Even worse, even if many of the scientists of 60's privately thought that religion was something humanity would soon grow out of, it was not a position they frequently espoused. Of course now they are often active players in a culture war with religion. And it's not just a theoretical matter, as the fight over stem cell research has shown. (Yes, the Islamic inspired aggression is partly to blame for this, but I think issues like stem cell use would have made atheist scientists more aggressive anyway.)
Furthermore, I find it somewhat ironic that Obama should be mentioning talk of "travelling to the stars" when, despite the Apollo project being kicked by Kennedy, it's been Democrats ever since who have cut back on NASA spending. (And it's certainly those on the left who always go on about "what good has the space program ever done for us?")

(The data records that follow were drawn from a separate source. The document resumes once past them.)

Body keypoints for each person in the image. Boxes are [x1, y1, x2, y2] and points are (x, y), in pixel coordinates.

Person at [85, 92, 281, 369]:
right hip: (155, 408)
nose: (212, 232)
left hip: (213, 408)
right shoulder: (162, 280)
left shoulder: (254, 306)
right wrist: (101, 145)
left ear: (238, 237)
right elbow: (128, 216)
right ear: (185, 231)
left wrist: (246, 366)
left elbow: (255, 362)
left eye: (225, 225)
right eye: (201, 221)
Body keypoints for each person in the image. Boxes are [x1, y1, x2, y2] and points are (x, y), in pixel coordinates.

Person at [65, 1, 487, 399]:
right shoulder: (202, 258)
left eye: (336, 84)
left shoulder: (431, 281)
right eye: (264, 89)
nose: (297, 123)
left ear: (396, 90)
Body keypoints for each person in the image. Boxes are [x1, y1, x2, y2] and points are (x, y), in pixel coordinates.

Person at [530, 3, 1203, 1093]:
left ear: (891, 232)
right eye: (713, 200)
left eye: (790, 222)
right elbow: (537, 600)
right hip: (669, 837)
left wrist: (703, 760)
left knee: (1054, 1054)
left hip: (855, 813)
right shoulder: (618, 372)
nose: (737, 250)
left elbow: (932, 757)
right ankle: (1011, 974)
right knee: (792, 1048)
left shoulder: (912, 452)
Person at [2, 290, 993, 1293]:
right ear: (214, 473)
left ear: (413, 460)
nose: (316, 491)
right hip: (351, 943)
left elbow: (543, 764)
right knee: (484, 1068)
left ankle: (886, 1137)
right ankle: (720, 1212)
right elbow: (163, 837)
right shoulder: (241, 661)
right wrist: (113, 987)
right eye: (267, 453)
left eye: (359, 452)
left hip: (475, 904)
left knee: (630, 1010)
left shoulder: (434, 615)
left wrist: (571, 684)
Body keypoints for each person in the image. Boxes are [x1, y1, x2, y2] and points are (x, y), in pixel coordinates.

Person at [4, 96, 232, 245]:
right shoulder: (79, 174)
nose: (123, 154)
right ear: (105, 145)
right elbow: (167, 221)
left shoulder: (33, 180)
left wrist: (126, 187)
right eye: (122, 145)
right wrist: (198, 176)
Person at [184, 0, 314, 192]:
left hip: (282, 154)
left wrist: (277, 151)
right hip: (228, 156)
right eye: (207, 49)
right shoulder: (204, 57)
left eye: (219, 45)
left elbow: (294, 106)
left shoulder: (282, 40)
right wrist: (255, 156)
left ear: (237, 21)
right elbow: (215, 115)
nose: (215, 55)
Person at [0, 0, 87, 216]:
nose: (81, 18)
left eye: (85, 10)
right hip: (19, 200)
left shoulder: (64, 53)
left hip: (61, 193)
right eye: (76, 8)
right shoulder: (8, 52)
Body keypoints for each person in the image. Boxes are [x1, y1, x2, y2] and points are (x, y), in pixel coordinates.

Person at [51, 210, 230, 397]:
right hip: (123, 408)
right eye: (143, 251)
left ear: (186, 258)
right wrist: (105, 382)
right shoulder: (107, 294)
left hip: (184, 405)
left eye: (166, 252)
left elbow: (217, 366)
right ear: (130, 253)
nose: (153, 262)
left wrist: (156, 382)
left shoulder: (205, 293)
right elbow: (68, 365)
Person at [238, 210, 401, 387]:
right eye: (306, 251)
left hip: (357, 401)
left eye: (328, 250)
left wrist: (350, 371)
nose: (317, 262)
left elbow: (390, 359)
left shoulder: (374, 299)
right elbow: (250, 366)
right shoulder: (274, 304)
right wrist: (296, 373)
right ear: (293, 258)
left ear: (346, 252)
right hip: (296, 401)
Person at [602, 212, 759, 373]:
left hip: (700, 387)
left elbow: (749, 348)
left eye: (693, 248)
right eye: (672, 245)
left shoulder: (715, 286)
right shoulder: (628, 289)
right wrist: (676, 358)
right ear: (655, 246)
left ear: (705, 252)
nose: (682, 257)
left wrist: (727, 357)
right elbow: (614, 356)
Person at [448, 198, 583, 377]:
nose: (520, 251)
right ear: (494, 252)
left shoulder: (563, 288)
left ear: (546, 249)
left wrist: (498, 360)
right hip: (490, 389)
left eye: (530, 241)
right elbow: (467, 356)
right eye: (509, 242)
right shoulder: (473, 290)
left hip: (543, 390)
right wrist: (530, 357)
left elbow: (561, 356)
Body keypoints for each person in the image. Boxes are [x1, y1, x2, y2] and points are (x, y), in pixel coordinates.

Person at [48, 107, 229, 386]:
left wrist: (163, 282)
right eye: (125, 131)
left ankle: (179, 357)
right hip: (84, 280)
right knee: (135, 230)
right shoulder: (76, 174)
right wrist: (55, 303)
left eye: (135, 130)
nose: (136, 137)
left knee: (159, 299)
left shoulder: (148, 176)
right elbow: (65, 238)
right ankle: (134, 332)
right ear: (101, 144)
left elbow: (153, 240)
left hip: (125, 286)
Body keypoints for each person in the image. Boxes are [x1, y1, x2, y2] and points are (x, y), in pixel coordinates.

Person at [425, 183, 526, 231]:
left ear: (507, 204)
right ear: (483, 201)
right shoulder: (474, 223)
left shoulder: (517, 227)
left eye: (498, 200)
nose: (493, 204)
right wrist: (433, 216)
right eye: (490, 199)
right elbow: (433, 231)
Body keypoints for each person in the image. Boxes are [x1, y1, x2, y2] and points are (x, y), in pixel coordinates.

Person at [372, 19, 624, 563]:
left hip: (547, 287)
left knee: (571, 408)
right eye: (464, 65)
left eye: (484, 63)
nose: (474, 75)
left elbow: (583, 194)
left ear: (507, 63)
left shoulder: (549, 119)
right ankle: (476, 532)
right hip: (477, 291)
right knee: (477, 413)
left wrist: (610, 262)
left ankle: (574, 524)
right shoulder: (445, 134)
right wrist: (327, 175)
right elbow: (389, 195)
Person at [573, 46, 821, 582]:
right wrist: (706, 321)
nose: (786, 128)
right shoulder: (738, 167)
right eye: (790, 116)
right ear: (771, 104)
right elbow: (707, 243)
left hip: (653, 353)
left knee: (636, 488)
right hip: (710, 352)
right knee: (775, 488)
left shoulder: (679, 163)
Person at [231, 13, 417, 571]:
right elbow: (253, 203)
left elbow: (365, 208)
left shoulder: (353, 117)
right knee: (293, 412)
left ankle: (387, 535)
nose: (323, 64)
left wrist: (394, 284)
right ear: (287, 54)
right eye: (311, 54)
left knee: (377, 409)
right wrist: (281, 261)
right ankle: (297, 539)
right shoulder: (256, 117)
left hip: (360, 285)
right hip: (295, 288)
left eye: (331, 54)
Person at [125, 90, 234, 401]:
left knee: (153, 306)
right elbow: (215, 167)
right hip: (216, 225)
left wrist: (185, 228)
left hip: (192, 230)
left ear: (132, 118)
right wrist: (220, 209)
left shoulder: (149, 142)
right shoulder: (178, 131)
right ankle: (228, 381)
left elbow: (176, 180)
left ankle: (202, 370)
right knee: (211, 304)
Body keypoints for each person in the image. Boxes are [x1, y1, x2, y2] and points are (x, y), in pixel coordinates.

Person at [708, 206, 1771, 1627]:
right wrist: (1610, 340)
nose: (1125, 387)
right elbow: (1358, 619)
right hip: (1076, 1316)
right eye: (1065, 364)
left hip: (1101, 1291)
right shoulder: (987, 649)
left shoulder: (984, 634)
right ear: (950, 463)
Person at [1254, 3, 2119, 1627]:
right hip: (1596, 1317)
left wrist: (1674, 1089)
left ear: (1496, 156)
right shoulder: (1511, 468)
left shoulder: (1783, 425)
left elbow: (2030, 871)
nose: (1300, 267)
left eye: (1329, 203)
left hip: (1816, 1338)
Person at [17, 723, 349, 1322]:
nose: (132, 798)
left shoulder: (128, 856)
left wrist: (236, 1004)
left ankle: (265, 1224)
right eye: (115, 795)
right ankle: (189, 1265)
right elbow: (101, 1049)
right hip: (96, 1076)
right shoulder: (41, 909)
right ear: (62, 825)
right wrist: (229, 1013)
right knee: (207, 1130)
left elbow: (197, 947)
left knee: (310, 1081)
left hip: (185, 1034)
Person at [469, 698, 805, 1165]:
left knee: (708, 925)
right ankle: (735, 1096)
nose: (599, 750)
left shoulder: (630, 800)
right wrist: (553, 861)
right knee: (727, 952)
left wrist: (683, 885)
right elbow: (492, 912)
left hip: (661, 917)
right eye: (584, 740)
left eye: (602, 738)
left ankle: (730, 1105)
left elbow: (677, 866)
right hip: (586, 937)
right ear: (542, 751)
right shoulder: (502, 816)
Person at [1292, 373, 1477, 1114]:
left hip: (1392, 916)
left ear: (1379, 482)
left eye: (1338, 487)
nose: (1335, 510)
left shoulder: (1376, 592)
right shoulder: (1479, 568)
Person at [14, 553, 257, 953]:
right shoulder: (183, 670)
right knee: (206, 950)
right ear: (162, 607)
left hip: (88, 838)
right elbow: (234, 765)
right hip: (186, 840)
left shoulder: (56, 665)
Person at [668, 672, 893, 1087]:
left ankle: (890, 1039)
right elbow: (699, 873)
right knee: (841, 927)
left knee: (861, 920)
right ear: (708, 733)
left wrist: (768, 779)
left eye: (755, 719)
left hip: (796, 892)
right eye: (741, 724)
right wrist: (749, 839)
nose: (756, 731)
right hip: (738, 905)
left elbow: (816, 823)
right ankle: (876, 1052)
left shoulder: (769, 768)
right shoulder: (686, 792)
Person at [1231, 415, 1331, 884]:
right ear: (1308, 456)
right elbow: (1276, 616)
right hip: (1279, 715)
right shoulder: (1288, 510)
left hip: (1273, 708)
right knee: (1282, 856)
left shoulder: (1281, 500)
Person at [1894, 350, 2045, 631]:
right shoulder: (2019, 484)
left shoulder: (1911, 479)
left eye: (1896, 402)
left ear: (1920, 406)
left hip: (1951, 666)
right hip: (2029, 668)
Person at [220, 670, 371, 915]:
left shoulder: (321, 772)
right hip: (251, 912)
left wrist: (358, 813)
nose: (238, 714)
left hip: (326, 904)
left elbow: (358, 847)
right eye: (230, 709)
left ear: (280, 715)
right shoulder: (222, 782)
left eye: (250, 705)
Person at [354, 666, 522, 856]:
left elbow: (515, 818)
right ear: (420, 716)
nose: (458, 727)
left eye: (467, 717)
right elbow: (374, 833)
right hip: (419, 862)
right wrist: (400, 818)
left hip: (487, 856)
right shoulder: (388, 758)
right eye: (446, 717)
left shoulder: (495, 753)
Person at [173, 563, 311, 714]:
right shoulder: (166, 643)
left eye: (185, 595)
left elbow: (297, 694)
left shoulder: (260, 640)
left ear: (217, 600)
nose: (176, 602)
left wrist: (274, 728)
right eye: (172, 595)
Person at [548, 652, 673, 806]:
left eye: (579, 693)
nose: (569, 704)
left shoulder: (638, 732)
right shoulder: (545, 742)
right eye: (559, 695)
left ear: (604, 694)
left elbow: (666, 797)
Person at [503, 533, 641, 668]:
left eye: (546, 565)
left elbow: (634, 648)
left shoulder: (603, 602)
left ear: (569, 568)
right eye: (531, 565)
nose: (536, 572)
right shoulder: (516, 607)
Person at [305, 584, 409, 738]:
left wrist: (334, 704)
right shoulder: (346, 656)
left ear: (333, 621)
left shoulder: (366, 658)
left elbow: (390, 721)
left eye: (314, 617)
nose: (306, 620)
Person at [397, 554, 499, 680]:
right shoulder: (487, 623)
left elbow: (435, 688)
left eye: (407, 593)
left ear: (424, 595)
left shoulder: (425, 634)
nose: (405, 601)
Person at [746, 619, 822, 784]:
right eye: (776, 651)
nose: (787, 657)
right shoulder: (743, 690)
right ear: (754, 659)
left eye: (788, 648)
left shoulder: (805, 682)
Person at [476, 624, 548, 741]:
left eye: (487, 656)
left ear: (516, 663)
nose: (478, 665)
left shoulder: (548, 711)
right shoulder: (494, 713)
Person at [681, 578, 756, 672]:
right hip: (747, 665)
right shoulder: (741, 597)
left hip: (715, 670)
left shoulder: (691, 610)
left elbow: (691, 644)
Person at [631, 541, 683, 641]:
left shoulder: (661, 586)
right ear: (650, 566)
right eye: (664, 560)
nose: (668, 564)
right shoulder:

Getting a sense of optimism from lecturing scientists, and a sense of respect for the religion Obama says he subscribes to, is going to take some very careful selection of visiting lecturers at the White House.
He may also well find that a scientist may be "optimistic" on an issue (such as greenhouse gas emission) in the sense that he or she thinks a problem can be overcome, but only at such a huge cost that Obama will find he just cannot follow the advice politically.
Sunday, December 07, 2008
The hypno-chooks of Los Angeles
Here are some extracts:
"I used to think it would be so great to bring the laptop outside and just watch the chickens and work," Knutzen said. "But I can't get anything done when I'm out here because I can't take my eyes off the chickens. They are hypnotic."....UPDATE: this morning while in bed, at about 6 am, I thought I could hear the sound of a chook coming from some neighbour's yard. Mind you, as it is crows, lorikeets and assorted other birds that often wake us up at 4.45 am at this time of year, I can't complain too much about this suspected chicken's timing.
"Bottom line, chickens are a lot of fun," said Dave Belanger, publisher of Backyard Poultry magazine, who has seen subscriptions more than triple since he launched in 2006....
Diehl has been keeping an elaborate blog on her chickens' development and socialization at greenfrieda.blogspot.com.
"I'm kind of obsessed with them," she said. "Chicken people always talk about how chickens are better than TV. You could watch them all day and never get tired of it."